ABSTRACT

Saadat Hasan Manto’s famous Urdu short story “Tetwal ka Kutta” (The Dog of Tetwal) has had afterlives in two contemporary graphic productions from Kashmir – Malik Sajad’s künstlerroman Munnu: A Boy from Kashmir and Arif Ayaz Parrey and Waseem Helal’s graphic-segment “Tamasha-e-Tetwal.” This chapter analyzes the intertextual resonances and critical departures from Manto in the two Kashmiri graphic productions via two optics: (1) the polyvalent circulation of stray dogs as symbols, material presences, and interspecies cohabitants, and (2) the erasure of Tetwal/Kashmir as historically specific locales in Manto’s oeuvre.

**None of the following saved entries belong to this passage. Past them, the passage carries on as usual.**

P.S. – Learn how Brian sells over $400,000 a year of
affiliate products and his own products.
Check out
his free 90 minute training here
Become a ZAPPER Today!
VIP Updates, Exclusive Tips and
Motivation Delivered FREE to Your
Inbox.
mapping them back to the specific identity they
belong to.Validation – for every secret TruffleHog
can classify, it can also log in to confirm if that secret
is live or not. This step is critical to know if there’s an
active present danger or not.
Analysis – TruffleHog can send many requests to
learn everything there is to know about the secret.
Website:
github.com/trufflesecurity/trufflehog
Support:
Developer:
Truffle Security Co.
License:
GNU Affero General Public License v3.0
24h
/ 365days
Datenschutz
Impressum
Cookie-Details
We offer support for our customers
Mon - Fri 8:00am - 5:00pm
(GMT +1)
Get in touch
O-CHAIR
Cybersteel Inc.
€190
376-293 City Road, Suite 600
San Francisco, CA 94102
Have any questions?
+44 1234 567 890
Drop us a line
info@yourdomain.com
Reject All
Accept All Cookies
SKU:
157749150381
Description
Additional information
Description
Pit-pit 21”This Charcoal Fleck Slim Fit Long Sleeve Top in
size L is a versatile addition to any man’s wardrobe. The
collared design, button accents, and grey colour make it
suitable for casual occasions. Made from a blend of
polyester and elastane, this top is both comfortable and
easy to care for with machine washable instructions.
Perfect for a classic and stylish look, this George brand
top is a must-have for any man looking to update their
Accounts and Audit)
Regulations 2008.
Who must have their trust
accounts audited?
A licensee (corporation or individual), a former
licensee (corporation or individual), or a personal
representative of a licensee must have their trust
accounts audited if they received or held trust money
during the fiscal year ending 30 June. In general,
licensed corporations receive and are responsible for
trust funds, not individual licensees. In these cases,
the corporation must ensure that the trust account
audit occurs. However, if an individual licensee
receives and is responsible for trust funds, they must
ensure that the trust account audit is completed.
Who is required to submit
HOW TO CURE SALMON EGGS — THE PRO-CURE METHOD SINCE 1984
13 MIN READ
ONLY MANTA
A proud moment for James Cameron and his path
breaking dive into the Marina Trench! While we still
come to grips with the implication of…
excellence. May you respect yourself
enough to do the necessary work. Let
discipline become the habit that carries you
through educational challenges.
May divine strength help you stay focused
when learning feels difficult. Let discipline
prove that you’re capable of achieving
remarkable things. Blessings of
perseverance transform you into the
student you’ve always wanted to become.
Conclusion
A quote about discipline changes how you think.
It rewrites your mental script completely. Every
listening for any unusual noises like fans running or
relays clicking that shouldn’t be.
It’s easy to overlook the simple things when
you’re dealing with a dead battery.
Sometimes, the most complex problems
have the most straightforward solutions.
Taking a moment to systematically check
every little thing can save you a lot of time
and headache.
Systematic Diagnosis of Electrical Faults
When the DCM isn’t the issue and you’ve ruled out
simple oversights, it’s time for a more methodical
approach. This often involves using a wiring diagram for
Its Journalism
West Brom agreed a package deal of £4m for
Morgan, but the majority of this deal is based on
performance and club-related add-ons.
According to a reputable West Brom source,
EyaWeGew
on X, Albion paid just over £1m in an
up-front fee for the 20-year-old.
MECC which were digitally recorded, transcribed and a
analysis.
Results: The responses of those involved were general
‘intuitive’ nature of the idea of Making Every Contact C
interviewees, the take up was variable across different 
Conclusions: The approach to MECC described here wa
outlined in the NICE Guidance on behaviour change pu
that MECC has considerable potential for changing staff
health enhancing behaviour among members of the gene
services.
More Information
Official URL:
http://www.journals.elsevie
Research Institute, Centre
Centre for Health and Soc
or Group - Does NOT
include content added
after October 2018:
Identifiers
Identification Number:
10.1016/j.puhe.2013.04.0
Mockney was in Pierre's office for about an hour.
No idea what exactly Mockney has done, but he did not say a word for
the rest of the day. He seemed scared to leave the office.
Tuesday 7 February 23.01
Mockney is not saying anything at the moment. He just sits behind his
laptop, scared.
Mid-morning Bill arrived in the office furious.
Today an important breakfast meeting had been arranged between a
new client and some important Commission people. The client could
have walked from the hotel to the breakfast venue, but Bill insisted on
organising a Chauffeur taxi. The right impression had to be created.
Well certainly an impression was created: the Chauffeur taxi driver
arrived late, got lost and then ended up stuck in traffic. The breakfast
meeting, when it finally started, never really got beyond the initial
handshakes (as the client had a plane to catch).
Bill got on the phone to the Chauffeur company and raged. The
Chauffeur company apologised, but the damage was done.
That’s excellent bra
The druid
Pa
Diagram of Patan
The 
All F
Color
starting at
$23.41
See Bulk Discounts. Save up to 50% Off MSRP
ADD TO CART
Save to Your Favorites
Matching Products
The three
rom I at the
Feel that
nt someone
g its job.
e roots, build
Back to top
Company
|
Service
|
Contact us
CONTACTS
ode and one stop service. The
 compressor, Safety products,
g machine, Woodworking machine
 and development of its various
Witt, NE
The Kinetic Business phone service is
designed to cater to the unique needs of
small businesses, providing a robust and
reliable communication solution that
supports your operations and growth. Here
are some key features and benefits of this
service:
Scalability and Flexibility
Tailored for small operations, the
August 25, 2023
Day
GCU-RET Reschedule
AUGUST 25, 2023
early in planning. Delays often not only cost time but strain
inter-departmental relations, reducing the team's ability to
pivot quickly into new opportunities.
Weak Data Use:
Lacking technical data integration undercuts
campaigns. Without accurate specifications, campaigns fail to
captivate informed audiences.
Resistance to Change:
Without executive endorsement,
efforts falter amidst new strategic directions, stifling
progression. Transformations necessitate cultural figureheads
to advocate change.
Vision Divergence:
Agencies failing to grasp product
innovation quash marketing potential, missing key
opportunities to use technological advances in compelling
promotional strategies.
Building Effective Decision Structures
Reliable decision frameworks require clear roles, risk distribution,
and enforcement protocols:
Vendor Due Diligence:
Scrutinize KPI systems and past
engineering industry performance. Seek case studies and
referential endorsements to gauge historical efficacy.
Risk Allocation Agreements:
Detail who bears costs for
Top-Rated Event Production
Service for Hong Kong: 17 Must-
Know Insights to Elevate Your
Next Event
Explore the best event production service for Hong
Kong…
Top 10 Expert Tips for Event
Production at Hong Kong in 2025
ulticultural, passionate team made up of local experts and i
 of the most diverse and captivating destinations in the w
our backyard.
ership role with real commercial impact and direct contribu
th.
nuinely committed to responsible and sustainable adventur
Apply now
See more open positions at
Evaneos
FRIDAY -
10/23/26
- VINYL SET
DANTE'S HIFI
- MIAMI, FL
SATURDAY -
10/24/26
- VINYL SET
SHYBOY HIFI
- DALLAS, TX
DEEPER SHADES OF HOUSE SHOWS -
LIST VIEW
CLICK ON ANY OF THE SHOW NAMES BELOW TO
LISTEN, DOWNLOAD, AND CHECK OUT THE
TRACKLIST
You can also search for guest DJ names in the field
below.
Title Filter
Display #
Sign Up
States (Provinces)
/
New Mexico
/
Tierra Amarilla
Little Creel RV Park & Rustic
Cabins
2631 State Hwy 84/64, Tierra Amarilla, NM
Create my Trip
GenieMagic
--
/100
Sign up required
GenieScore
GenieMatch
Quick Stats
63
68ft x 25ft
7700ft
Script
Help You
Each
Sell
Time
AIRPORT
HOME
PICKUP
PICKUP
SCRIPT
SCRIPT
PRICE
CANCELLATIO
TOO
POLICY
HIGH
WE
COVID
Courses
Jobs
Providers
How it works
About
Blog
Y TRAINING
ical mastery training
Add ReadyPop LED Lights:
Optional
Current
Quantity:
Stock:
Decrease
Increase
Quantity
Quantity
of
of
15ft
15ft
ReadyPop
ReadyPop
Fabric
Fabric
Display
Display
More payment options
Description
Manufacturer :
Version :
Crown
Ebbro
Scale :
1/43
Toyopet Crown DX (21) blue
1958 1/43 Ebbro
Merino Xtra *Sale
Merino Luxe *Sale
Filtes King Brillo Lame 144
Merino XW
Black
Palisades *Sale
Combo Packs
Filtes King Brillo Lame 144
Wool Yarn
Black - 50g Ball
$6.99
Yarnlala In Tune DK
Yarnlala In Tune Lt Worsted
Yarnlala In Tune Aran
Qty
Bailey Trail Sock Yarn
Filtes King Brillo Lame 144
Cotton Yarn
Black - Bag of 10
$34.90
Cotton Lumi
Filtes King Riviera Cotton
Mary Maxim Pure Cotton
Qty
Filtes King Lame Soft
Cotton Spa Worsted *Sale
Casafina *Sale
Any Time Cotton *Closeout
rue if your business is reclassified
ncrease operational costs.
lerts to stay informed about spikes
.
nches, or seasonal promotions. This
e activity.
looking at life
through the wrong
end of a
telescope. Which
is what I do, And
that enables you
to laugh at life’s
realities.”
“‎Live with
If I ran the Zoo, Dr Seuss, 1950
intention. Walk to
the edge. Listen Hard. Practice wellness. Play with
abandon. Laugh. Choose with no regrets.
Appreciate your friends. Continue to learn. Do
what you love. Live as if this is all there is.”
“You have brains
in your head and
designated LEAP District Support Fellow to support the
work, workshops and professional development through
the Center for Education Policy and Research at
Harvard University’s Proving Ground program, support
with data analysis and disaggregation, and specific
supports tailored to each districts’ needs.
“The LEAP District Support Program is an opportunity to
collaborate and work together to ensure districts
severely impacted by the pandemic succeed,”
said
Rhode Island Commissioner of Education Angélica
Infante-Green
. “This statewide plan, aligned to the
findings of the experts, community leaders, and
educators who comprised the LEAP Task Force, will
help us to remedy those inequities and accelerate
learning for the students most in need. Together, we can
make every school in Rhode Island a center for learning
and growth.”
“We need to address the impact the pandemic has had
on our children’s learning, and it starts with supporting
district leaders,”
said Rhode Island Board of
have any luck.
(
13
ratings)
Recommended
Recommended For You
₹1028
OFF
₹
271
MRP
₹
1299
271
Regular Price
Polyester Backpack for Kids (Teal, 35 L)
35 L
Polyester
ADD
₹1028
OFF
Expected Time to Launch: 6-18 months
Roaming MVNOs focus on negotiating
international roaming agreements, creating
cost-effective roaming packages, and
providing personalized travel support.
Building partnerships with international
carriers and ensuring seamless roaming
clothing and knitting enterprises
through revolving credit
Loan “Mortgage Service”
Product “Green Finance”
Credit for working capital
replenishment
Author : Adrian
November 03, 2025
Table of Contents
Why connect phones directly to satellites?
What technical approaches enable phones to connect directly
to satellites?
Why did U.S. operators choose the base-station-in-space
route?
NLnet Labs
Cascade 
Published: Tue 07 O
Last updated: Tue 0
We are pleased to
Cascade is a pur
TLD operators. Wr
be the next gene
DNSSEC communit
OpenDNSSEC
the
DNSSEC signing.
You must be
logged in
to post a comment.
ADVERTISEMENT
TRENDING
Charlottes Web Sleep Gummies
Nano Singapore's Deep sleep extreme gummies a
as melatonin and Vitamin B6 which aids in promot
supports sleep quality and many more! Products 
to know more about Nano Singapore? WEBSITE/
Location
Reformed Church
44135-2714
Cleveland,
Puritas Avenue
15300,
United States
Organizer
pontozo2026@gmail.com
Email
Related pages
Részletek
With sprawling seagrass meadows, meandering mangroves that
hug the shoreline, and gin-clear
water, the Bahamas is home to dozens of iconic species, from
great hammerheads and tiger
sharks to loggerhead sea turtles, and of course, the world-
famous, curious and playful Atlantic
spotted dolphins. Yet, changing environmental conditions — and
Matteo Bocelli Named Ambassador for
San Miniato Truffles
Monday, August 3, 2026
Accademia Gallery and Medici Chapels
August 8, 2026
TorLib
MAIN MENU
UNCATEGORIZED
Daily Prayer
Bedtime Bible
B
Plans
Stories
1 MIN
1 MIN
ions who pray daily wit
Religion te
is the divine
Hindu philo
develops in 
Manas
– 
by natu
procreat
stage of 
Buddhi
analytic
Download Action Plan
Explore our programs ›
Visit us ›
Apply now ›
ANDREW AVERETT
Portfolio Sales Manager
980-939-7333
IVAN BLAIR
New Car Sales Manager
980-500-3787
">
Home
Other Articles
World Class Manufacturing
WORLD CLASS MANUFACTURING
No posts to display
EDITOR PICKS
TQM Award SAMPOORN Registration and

Adopting a critical animal studies perspective, the first optic considers the fluid meanings of “human” and “animal” in a necropolitical zone and the ways in which unprecedented forms of interspecies encounters are represented in the three works. The second optic considers the absent presence of Kashmir in Manto’s oeuvre. Kashmir is presented as a bone of contention between India and Pakistan without a distinct status of its own. By critiquing Manto’s erasure of Kashmiri specificity, Sajad, Parrey, and Helal foreground Kashmiri voices and histories in their graphic productions.